You can't alienate the rest of the planet and then expect some help in return. Remember how everyone supported America after 9/11 and how much sympathy & goodwill there was? Don't see much of that goodwill & support now do you? It's called burning your bridges. The sheer arrogance of certain members of the Bush adminstration (I'm looking at YOU Rummy) prior to invading Iraq means that it's all rather embarrasing to have to grovel back to the UN.
At the end of the day the UN will probably be noble and help out. In reality what they should say is "you made your bed, now lie in it".
Better late than never that's what I always say. It's been out for more than 2 years so I thought it was high time to buy Black & White [0]. It was only $9 so I couldn't really turn it down.
Didn't initially work on WinXP of course. Silly me for thinking I could install it and get playing right away. After browsing the help forums it turns out that some tweakage and patch installation was the order of the day. Two downloads later I finally had it up and running.
I haven't really played it for very long but my initial impression is that it's stunning.
[0] I see from their site that B&W 2 is in the works. NICE :-)
Sally and I spent the better part of Sunday & Monday playing Gauntlet: Dark Legacy. Not a bad game at all. Would be a bit boring if you had to play it by yourself but having two people play at once hacking & slashing monsters is great fun and we totally lost track of time. We finally completed the game and I ended up a level 89 Master or something like that anyway.
Good video game, couple of beers, sunny outside, nice way to spend a Monday don't you think :-)
jwz wrote a little Perl program to parse a RSS feed. Buried in the code is a gem of a comment that made the coffee come down my nose.
use bytes; # Larry can take Unicode and shove it up his ass sideways.
Quick, someone call Bruce Willis, better get that drilling team ready.
"A potential asteroid impact on 21 March 2014 has been given a Torino hazard rating of 1, defined as ‘an event meriting careful monitoring’. The newly discovered 1.2 km wide asteroid, known to scientists as 2003 QQ47, has a mass of around 2 600 billion kg, and would deliver around 350 000 MT of energy in an impact with Earth. Currently, the overall probability of this asteroid impacting Earth is 1 in 909 000. However, the orbit calculations are based on just 51 observations during a 7-day period. Dr Alan Fitzsimmons of Queen’s University, Belfast, one of the expert team advising the UK NEO information Centre said “The NEO will be observable from Earth for the next 2 months, and astronomers will continue to track it over this period."

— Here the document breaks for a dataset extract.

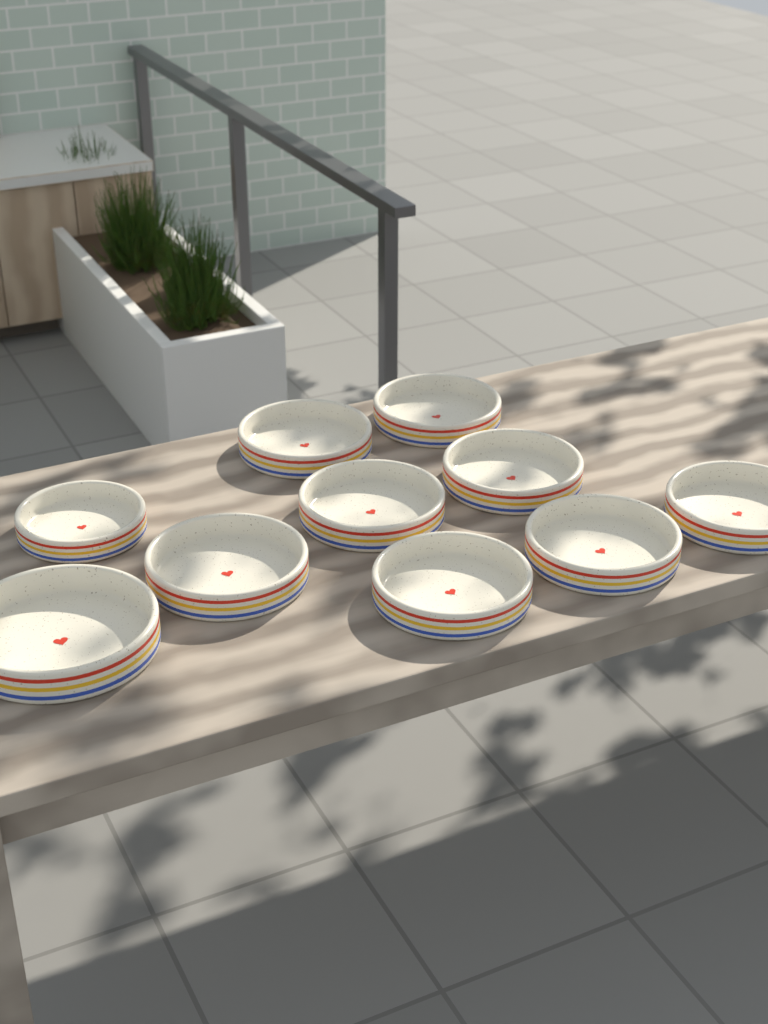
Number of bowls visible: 10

Personally I think Blair is going to have a hard time convincing the country to trust him. Shame more people here in the US aren't questioning Dubya and his lies over the threat Iraq posed.

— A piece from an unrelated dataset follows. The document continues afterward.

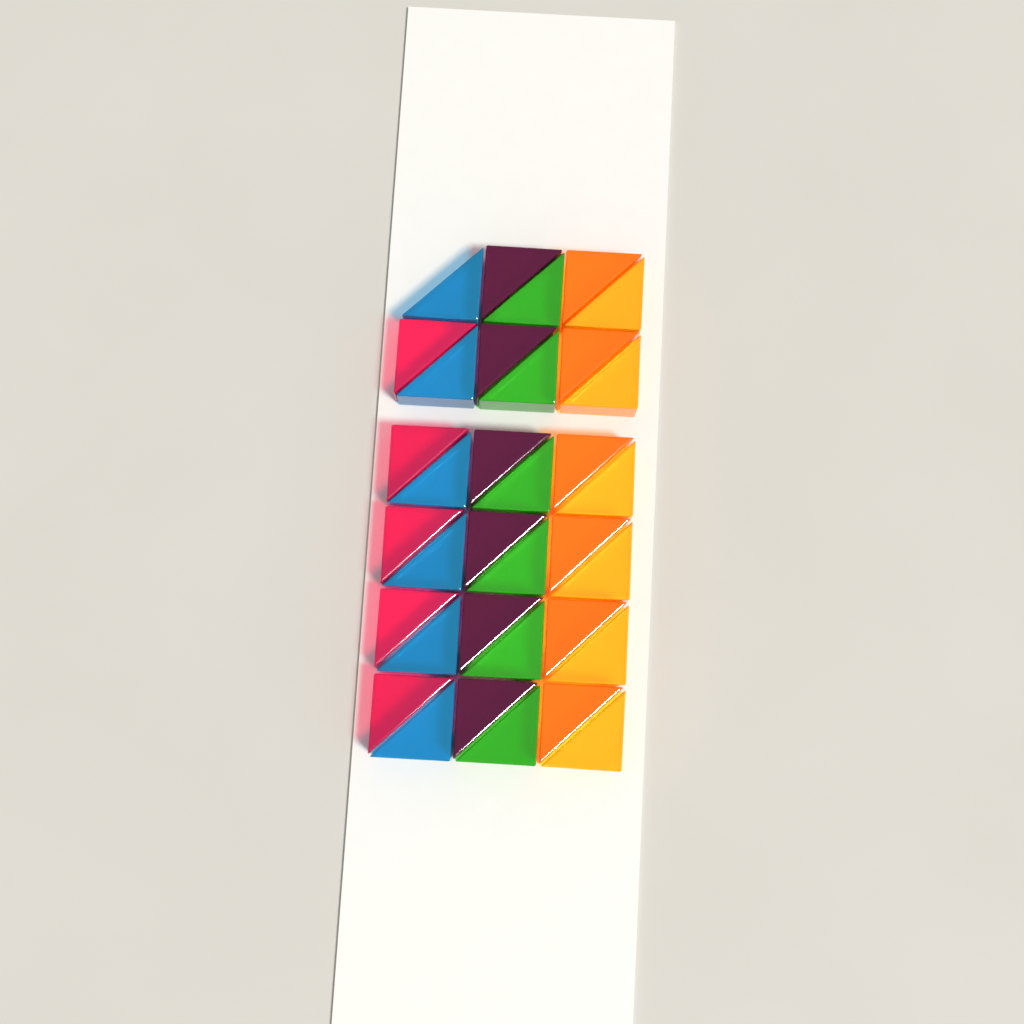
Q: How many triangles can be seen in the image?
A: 35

"After the exit of his powerful ''Sultan of Spin,'' British Prime Minister Tony Blair prepared a shake-up in Downing Street on Monday aimed at winning back the trust of British voters -- and his own Labour Party.Media adviser Alastair Campbell, who wielded so much influence he was dubbed the ''real deputy prime minister,'' said last week he was quitting after nine years at Blair's side.
His resignation came as Blair battles to justify his case for war with Iraq and his handling of a weapons expert who killed himself after being exposed as the source of a report saying the threat from Baghdad had been exaggerated.
A poll published on the day Campbell quit showed public trust in Blair plunging -- just 22 percent of those asked said they thought the government had been honest and trustworthy."